Segment Open

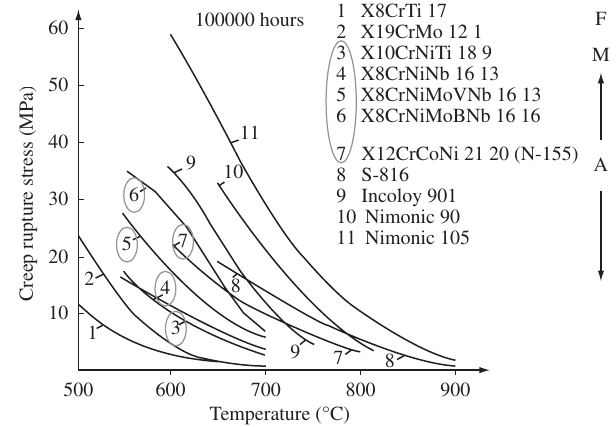
Figure 6. Micrographs 46 of the gauge portion of the tested sample (550 °C /150 MPa/85000 h), showing precipitation of sigma phase in AISI 316L(N), a) from delta ferrite islands; and b) at austenite grain boundary and triple points. Etching:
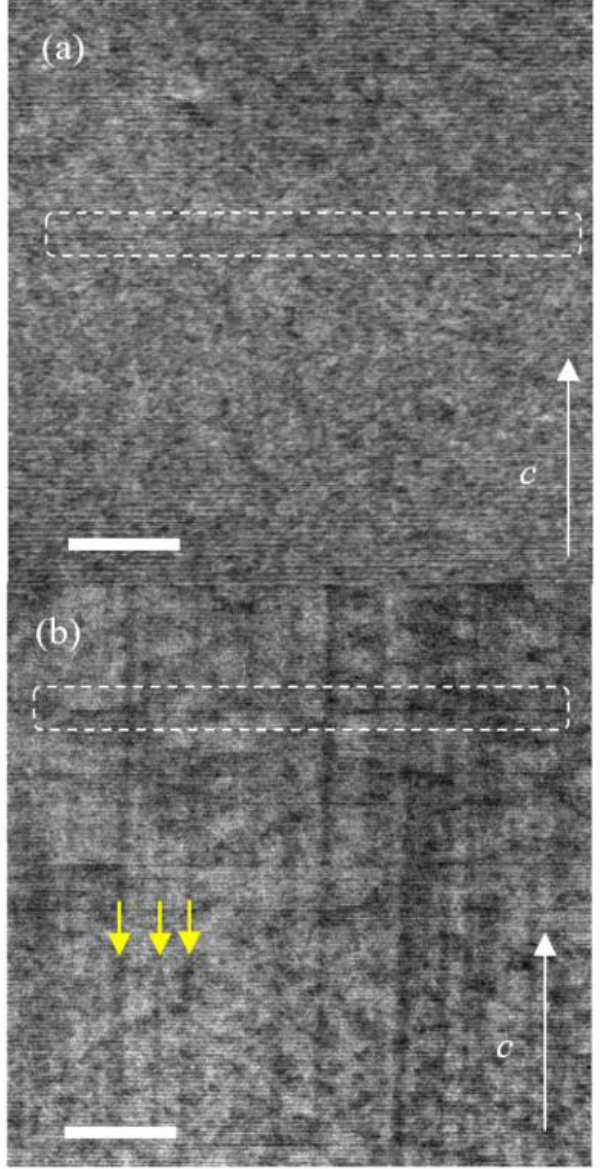
Figure 1. STEM images of ( a ) the pristine and ( b ) 2.6-GeV U-irradiated KCa 2 Fe 4 As 4 F 2 for an electron beam injected along the a axis. Scale bars in ( a , b ) correspond to 50 nm. Broken squares in ( a , b ) emphasize the location of horizontal black lines in STEM images, which we interpreted to be thin planar defects. Yellow arrows in ( b ) show examples of columnar defects generated by 2.6-GeV U-irradiation.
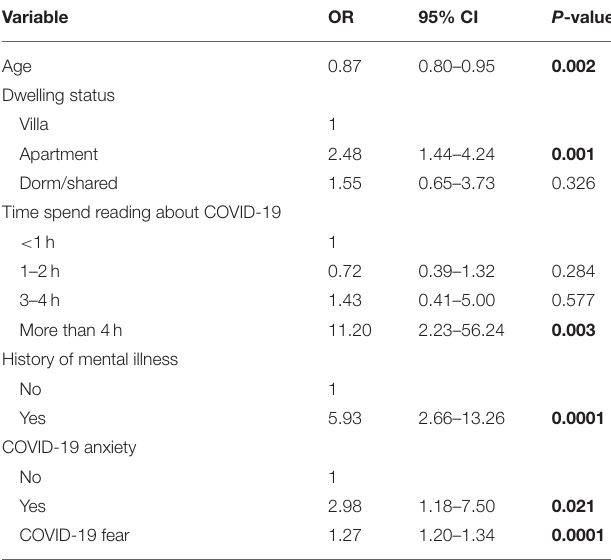
TABLE 6 | Predictors of the psychological distress among study participants.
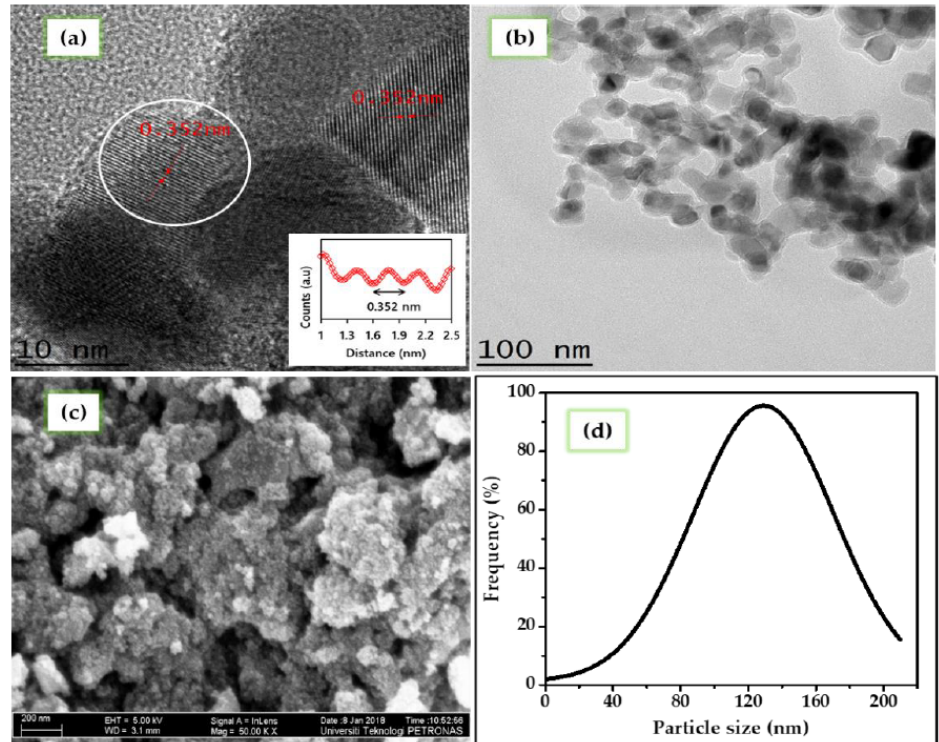
Figure 4. ( a ) High Resolution Transmission Electron Microscopy image (inset, result of line analysis), ( b ) Transmission Electron Microscopy Image, ( c ) Field Emission Scanning Electron Microscopy image, and ( d ) particle size distribution of the TiO 2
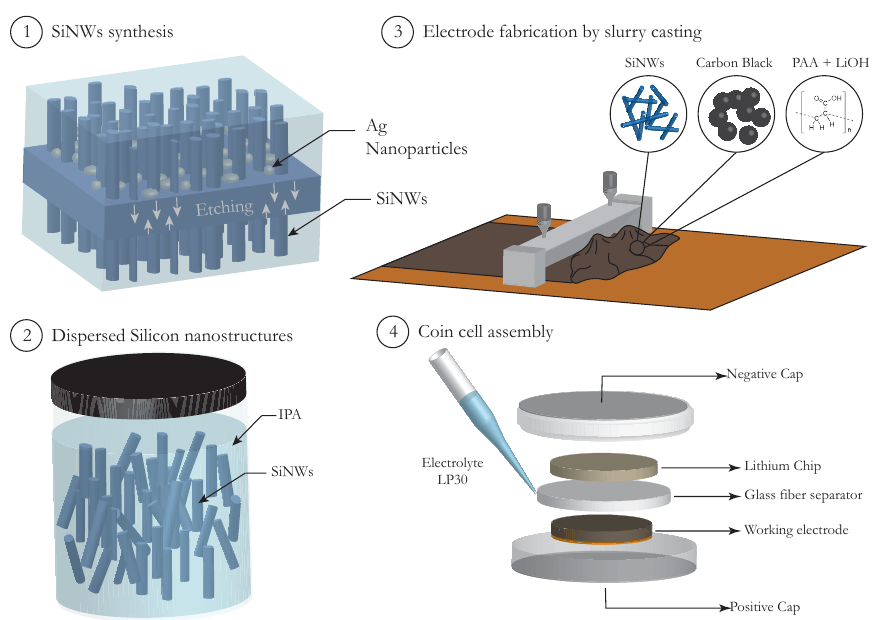
Figure 1. Scheme of the different steps (1–4) for the preparation of batteries with MACE SiNWs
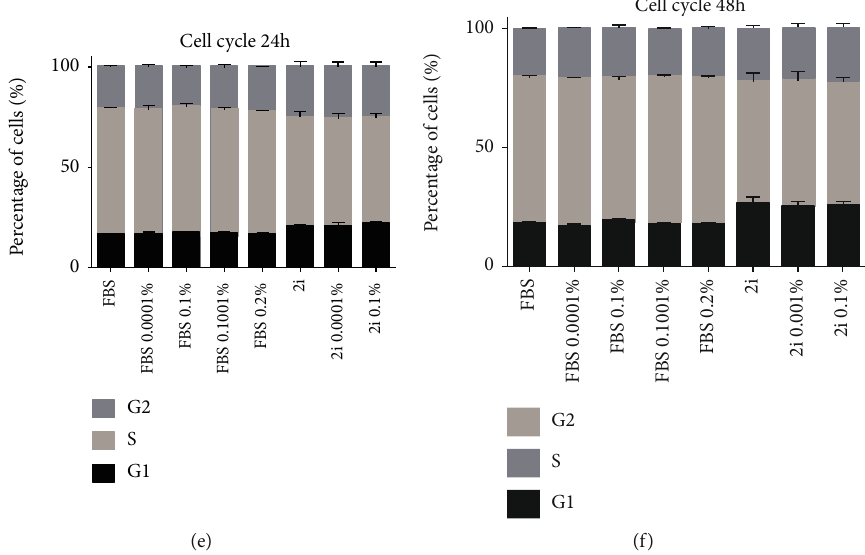
Figure 2: DMSO does not a ff ect apoptotic and cell cycle pro fi les in cultured mESCs. The percentage of apoptotic/necrotic cells was assessed via Annexin V and PI staining after 24 and 48h culture in the presence/absence of DMSO. (a) Flow cytometry dot plot from necrosis/apoptosis detection at the 48 h time point. Four populations were identi fi ed: live cells (negative for both Annexin V and PI), early apoptotic cells (positive for Annexin V and negative for PI), late apoptotic cells (positive for both Annexin V and PI), and dead cells (only positive for PI). (b) Percentage of cells in the de fi ned populations at the 24 h time point. (c) Percentage of cells in the de fi ned populations at the 48h time point. Four independent experiments were conducted. (d) Flow cytometry histograms obtained from the analysis of cell cycle using PI staining at the 48h time point. (e) Percentage of cells in each cell cycle phase at the 24h time point. (f) Percentage of cells in each cell cycle phase at the 48h time point. At least fi ve independent experiments were performed. Results are expressed as means ± SEM . Statistical signi fi cance was considered when ∗ p ≤ 0 : 05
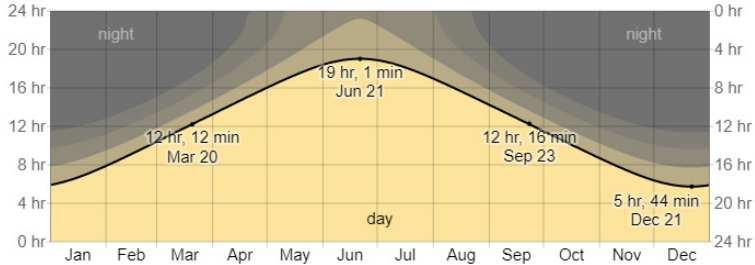
Figure 3. Average daily incident shortwave solar energy in Toronto, Canada [33].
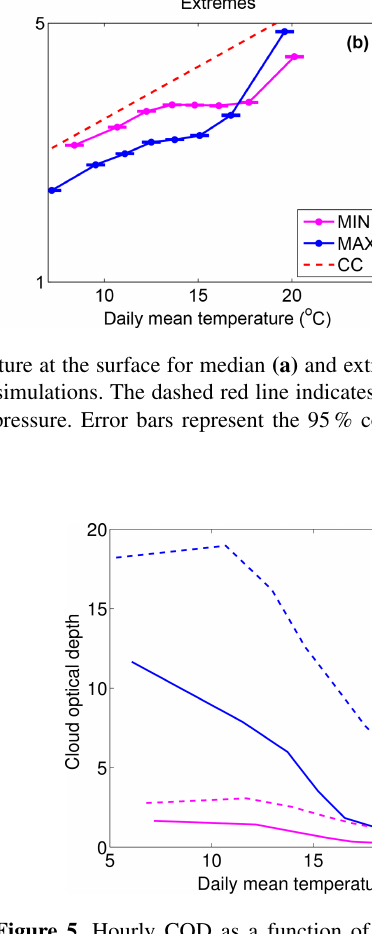
Figure 5. Hourly COD as a function of daily mean temperature for the LR MIN (full magenta line), LR MAX (dashed blue line), HR MIN (dashed magenta line), and HR MAX (dashed blue line)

Segment Closed

Please set down exactly the lines from the first line of the data above through the line with "Figure 3. Average", both included, leaving out the pictures.

■ ANSWER SPACE:
Figure 6. Micrographs 46 of the gauge portion of the tested sample (550 °C /150 MPa/85000 h), showing precipitation of sigma phase in AISI 316L(N), a) from delta ferrite islands; and b) at austenite grain boundary and triple points. Etching:
Figure 1. STEM images of ( a ) the pristine and ( b ) 2.6-GeV U-irradiated KCa 2 Fe 4 As 4 F 2 for an electron beam injected along the a axis. Scale bars in ( a , b ) correspond to 50 nm. Broken squares in ( a , b ) emphasize the location of horizontal black lines in STEM images, which we interpreted to be thin planar defects. Yellow arrows in ( b ) show examples of columnar defects generated by 2.6-GeV U-irradiation.
TABLE 6 | Predictors of the psychological distress among study participants.
Figure 4. ( a ) High Resolution Transmission Electron Microscopy image (inset, result of line analysis), ( b ) Transmission Electron Microscopy Image, ( c ) Field Emission Scanning Electron Microscopy image, and ( d ) particle size distribution of the TiO 2
Figure 1. Scheme of the different steps (1–4) for the preparation of batteries with MACE SiNWs
Figure 2: DMSO does not a ff ect apoptotic and cell cycle pro fi les in cultured mESCs. The percentage of apoptotic/necrotic cells was assessed via Annexin V and PI staining after 24 and 48h culture in the presence/absence of DMSO. (a) Flow cytometry dot plot from necrosis/apoptosis detection at the 48 h time point. Four populations were identi fi ed: live cells (negative for both Annexin V and PI), early apoptotic cells (positive for Annexin V and negative for PI), late apoptotic cells (positive for both Annexin V and PI), and dead cells (only positive for PI). (b) Percentage of cells in the de fi ned populations at the 24 h time point. (c) Percentage of cells in the de fi ned populations at the 48h time point. Four independent experiments were conducted. (d) Flow cytometry histograms obtained from the analysis of cell cycle using PI staining at the 48h time point. (e) Percentage of cells in each cell cycle phase at the 24h time point. (f) Percentage of cells in each cell cycle phase at the 48h time point. At least fi ve independent experiments were performed. Results are expressed as means ± SEM . Statistical signi fi cance was considered when ∗ p ≤ 0 : 05
Figure 3. Average daily incident shortwave solar energy in Toronto, Canada [33].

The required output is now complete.